Extracted data entries
━━━━
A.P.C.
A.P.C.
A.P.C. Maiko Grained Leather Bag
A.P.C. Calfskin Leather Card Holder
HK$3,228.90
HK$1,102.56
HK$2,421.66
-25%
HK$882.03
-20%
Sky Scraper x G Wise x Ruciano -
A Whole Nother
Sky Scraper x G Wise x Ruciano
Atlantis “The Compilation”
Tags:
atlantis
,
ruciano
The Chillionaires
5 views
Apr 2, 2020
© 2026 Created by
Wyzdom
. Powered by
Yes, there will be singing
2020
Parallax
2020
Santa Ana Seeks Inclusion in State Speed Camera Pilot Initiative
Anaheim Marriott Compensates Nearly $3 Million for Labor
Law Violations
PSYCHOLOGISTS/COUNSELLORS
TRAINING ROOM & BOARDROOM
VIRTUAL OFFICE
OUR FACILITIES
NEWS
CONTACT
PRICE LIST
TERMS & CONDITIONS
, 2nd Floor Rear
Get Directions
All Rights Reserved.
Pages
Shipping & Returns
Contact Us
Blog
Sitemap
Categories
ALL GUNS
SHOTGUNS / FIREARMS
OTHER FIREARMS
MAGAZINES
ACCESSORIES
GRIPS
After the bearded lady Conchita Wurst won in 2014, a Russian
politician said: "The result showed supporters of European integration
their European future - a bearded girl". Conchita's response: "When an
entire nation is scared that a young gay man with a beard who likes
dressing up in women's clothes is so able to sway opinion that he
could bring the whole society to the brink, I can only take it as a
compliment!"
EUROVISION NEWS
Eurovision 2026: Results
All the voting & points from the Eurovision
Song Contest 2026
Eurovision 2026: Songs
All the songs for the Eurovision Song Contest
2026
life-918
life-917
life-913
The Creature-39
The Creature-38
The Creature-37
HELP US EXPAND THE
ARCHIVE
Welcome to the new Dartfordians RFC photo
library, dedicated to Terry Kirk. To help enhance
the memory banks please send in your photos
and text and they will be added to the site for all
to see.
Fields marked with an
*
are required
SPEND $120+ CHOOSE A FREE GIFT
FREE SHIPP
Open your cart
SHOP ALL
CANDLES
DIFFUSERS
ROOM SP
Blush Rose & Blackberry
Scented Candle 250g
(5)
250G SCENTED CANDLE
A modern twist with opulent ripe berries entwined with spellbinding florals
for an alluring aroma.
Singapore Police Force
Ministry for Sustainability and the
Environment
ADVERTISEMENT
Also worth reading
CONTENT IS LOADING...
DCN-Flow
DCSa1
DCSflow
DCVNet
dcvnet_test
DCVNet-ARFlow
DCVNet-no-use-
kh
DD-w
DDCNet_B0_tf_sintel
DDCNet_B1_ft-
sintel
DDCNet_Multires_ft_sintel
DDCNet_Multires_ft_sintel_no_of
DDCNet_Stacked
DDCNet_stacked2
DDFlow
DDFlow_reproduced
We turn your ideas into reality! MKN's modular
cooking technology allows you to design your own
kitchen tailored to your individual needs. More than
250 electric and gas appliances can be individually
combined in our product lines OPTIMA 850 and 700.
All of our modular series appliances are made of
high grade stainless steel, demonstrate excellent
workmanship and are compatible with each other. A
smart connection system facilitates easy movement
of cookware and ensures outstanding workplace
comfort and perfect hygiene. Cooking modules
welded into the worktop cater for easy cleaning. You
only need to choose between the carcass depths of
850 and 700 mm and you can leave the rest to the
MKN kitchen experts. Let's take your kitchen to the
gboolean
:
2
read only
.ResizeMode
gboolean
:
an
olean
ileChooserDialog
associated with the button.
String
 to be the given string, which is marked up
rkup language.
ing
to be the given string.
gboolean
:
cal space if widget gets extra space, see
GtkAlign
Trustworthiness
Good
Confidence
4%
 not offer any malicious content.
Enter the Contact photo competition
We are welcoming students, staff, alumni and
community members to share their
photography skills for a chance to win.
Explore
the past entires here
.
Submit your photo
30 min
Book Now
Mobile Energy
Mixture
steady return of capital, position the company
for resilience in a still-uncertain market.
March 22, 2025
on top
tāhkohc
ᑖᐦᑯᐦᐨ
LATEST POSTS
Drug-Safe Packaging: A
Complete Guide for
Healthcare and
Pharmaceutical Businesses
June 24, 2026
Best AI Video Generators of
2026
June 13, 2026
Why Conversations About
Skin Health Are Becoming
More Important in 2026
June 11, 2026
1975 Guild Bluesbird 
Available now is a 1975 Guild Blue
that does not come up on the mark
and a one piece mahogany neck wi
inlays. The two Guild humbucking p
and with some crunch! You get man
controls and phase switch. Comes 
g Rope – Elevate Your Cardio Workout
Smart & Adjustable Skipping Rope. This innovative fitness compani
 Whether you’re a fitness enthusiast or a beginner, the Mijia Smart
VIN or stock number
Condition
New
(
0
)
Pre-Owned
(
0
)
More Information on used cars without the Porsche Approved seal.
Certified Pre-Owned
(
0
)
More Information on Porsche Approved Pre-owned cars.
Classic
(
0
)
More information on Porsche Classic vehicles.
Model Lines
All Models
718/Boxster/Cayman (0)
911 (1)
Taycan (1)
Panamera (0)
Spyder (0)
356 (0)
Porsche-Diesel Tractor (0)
━━━━
→ AIM OF THE EXERCISE
Change each "Dartfordians RFC" in the data above to "Dartfordians Rugby Club" and leave everything else as it is.

→ WRITTEN REPLY
A.P.C.
A.P.C.
A.P.C. Maiko Grained Leather Bag
A.P.C. Calfskin Leather Card Holder
HK$3,228.90
HK$1,102.56
HK$2,421.66
-25%
HK$882.03
-20%
Sky Scraper x G Wise x Ruciano -
A Whole Nother
Sky Scraper x G Wise x Ruciano
Atlantis “The Compilation”
Tags:
atlantis
,
ruciano
The Chillionaires
5 views
Apr 2, 2020
© 2026 Created by
Wyzdom
. Powered by
Yes, there will be singing
2020
Parallax
2020
Santa Ana Seeks Inclusion in State Speed Camera Pilot Initiative
Anaheim Marriott Compensates Nearly $3 Million for Labor
Law Violations
PSYCHOLOGISTS/COUNSELLORS
TRAINING ROOM & BOARDROOM
VIRTUAL OFFICE
OUR FACILITIES
NEWS
CONTACT
PRICE LIST
TERMS & CONDITIONS
, 2nd Floor Rear
Get Directions
All Rights Reserved.
Pages
Shipping & Returns
Contact Us
Blog
Sitemap
Categories
ALL GUNS
SHOTGUNS / FIREARMS
OTHER FIREARMS
MAGAZINES
ACCESSORIES
GRIPS
After the bearded lady Conchita Wurst won in 2014, a Russian
politician said: "The result showed supporters of European integration
their European future - a bearded girl". Conchita's response: "When an
entire nation is scared that a young gay man with a beard who likes
dressing up in women's clothes is so able to sway opinion that he
could bring the whole society to the brink, I can only take it as a
compliment!"
EUROVISION NEWS
Eurovision 2026: Results
All the voting & points from the Eurovision
Song Contest 2026
Eurovision 2026: Songs
All the songs for the Eurovision Song Contest
2026
life-918
life-917
life-913
The Creature-39
The Creature-38
The Creature-37
HELP US EXPAND THE
ARCHIVE
Welcome to the new Dartfordians Rugby Club photo
library, dedicated to Terry Kirk. To help enhance
the memory banks please send in your photos
and text and they will be added to the site for all
to see.
Fields marked with an
*
are required
SPEND $120+ CHOOSE A FREE GIFT
FREE SHIPP
Open your cart
SHOP ALL
CANDLES
DIFFUSERS
ROOM SP
Blush Rose & Blackberry
Scented Candle 250g
(5)
250G SCENTED CANDLE
A modern twist with opulent ripe berries entwined with spellbinding florals
for an alluring aroma.
Singapore Police Force
Ministry for Sustainability and the
Environment
ADVERTISEMENT
Also worth reading
CONTENT IS LOADING...
DCN-Flow
DCSa1
DCSflow
DCVNet
dcvnet_test
DCVNet-ARFlow
DCVNet-no-use-
kh
DD-w
DDCNet_B0_tf_sintel
DDCNet_B1_ft-
sintel
DDCNet_Multires_ft_sintel
DDCNet_Multires_ft_sintel_no_of
DDCNet_Stacked
DDCNet_stacked2
DDFlow
DDFlow_reproduced
We turn your ideas into reality! MKN's modular
cooking technology allows you to design your own
kitchen tailored to your individual needs. More than
250 electric and gas appliances can be individually
combined in our product lines OPTIMA 850 and 700.
All of our modular series appliances are made of
high grade stainless steel, demonstrate excellent
workmanship and are compatible with each other. A
smart connection system facilitates easy movement
of cookware and ensures outstanding workplace
comfort and perfect hygiene. Cooking modules
welded into the worktop cater for easy cleaning. You
only need to choose between the carcass depths of
850 and 700 mm and you can leave the rest to the
MKN kitchen experts. Let's take your kitchen to the
gboolean
:
2
read only
.ResizeMode
gboolean
:
an
olean
ileChooserDialog
associated with the button.
String
 to be the given string, which is marked up
rkup language.
ing
to be the given string.
gboolean
:
cal space if widget gets extra space, see
GtkAlign
Trustworthiness
Good
Confidence
4%
 not offer any malicious content.
Enter the Contact photo competition
We are welcoming students, staff, alumni and
community members to share their
photography skills for a chance to win.
Explore
the past entires here
.
Submit your photo
30 min
Book Now
Mobile Energy
Mixture
steady return of capital, position the company
for resilience in a still-uncertain market.
March 22, 2025
on top
tāhkohc
ᑖᐦᑯᐦᐨ
LATEST POSTS
Drug-Safe Packaging: A
Complete Guide for
Healthcare and
Pharmaceutical Businesses
June 24, 2026
Best AI Video Generators of
2026
June 13, 2026
Why Conversations About
Skin Health Are Becoming
More Important in 2026
June 11, 2026
1975 Guild Bluesbird 
Available now is a 1975 Guild Blue
that does not come up on the mark
and a one piece mahogany neck wi
inlays. The two Guild humbucking p
and with some crunch! You get man
controls and phase switch. Comes 
g Rope – Elevate Your Cardio Workout
Smart & Adjustable Skipping Rope. This innovative fitness compani
 Whether you’re a fitness enthusiast or a beginner, the Mijia Smart
VIN or stock number
Condition
New
(
0
)
Pre-Owned
(
0
)
More Information on used cars without the Porsche Approved seal.
Certified Pre-Owned
(
0
)
More Information on Porsche Approved Pre-owned cars.
Classic
(
0
)
More information on Porsche Classic vehicles.
Model Lines
All Models
718/Boxster/Cayman (0)
911 (1)
Taycan (1)
Panamera (0)
Spyder (0)
356 (0)
Porsche-Diesel Tractor (0)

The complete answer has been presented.